## [EXERCISE REQUIREMENTS]
Repeat every entry word for word, skipping the pictures.

(Stored data entries)

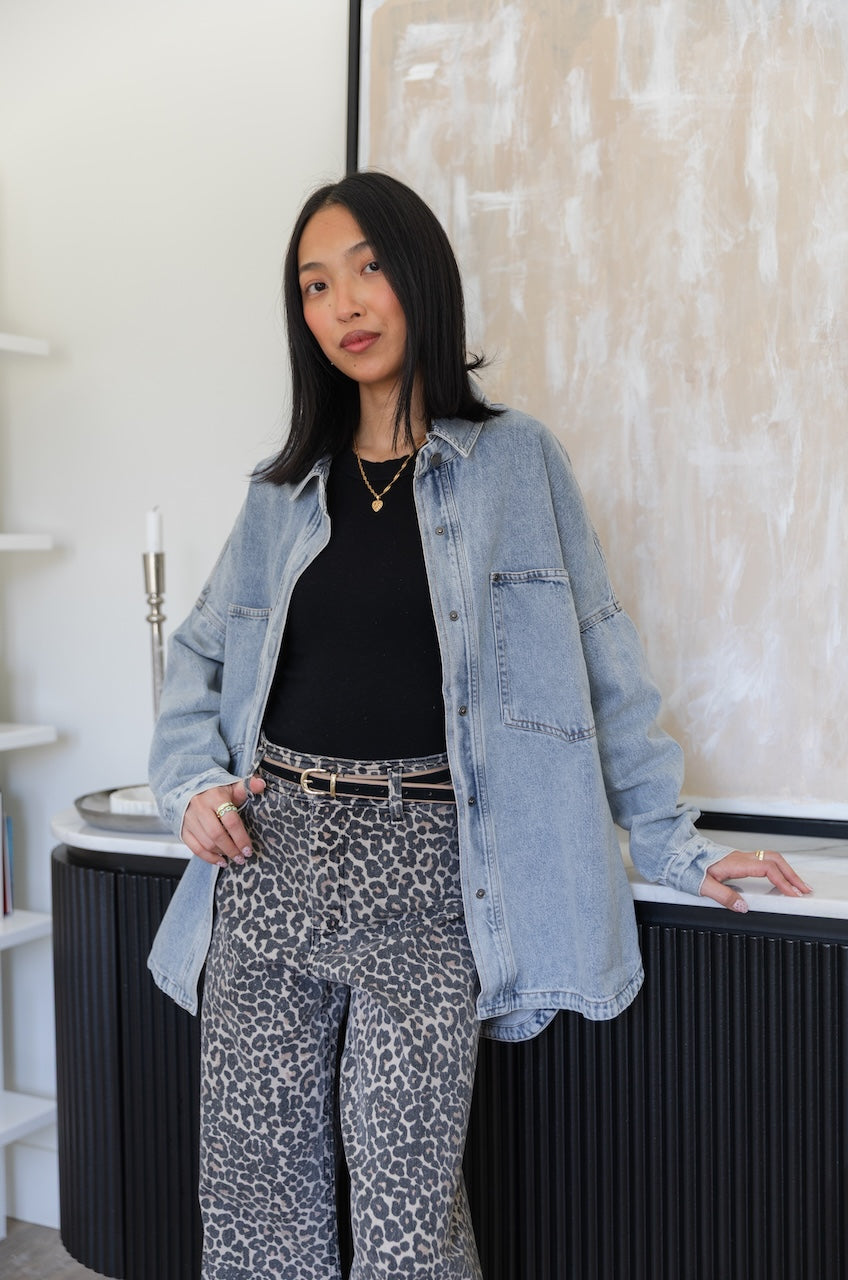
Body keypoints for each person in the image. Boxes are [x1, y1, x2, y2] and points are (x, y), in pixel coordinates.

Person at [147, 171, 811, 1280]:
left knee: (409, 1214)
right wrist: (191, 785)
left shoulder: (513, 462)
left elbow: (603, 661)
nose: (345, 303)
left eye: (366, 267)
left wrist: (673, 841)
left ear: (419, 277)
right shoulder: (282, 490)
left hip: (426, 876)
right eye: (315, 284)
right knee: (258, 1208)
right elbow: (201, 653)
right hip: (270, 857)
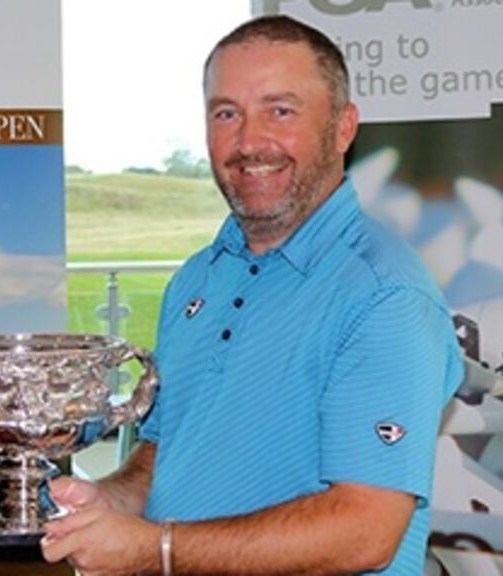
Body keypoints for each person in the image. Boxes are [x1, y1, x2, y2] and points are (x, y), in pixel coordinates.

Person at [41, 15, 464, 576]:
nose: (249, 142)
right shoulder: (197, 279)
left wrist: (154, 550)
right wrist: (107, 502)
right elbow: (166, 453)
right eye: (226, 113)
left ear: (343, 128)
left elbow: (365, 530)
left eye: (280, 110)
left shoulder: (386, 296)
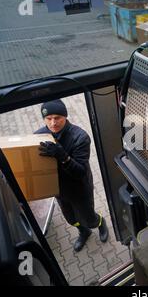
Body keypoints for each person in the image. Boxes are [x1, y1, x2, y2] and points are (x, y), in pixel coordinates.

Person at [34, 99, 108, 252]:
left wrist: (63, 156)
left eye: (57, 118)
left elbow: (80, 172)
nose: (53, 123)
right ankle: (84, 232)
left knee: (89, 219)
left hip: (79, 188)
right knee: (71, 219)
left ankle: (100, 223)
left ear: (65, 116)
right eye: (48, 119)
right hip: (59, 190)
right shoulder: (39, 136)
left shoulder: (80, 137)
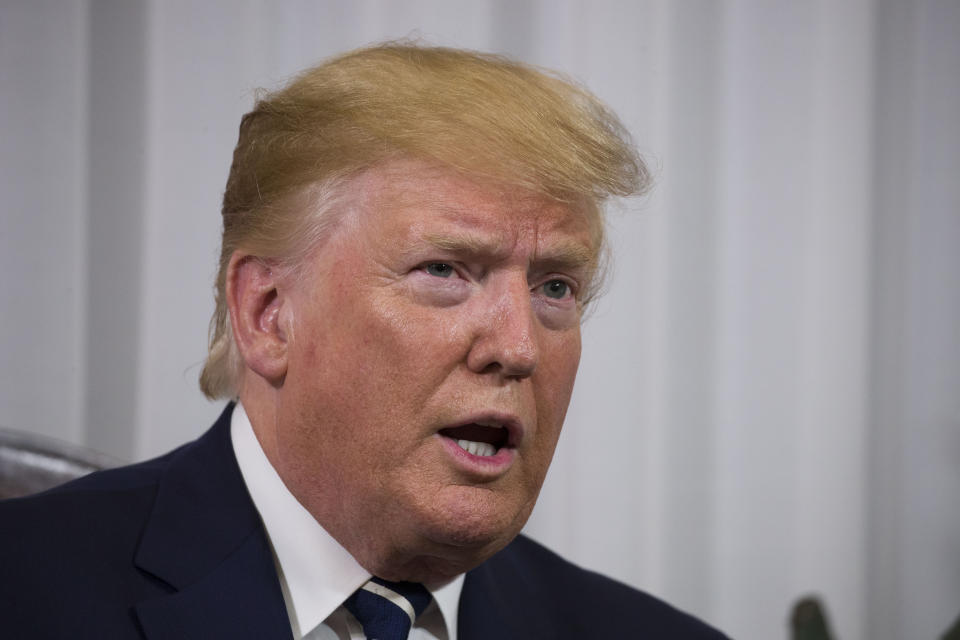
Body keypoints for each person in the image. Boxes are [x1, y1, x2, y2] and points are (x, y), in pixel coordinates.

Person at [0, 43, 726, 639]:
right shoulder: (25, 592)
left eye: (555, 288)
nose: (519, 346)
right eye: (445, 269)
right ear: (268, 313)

## [EXERCISE SOLUTION]
Body keypoints for each person in the image. Boxes are [x1, y1, x2, y2] and points are (x, y), in pixel coordinates.

Person at [147, 171, 811, 1280]:
left knee: (409, 1214)
right wrist: (191, 785)
left shoulder: (513, 462)
left elbow: (603, 661)
nose: (345, 303)
left eye: (366, 267)
left wrist: (673, 841)
left ear: (419, 277)
right shoulder: (282, 490)
left hip: (426, 876)
right eye: (315, 284)
right knee: (258, 1208)
right elbow: (201, 653)
right hip: (270, 857)
Body keypoints for each person in the image. Boxes are [x1, y1, x2, y2] and points are (x, y), in pixel coordinates.

Person at [41, 15, 464, 576]:
nose: (249, 142)
right shoulder: (197, 279)
left wrist: (154, 550)
right wrist: (107, 502)
right elbow: (166, 453)
right eye: (226, 113)
left ear: (343, 128)
left elbow: (365, 530)
left eye: (280, 110)
left shoulder: (386, 296)
Body keypoints for each person in the image. Boxes are [x1, y1, x2, y2] and points are (x, y), in pixel coordinates.

Person at [34, 99, 108, 252]:
left wrist: (63, 156)
left eye: (57, 118)
left elbow: (80, 172)
nose: (53, 123)
right ankle: (84, 232)
left knee: (89, 219)
left hip: (79, 188)
right knee: (71, 219)
left ankle: (100, 223)
left ear: (65, 116)
right eye: (48, 119)
right hip: (59, 190)
right shoulder: (39, 136)
left shoulder: (80, 137)
Body keypoints for each person in the image. Boxes are [x1, y1, x2, y2] and points are (x, y), in pixel coordinates.

Person at [0, 43, 726, 639]:
right shoulder: (25, 592)
left eye: (555, 288)
nose: (519, 346)
right eye: (445, 269)
right ear: (268, 313)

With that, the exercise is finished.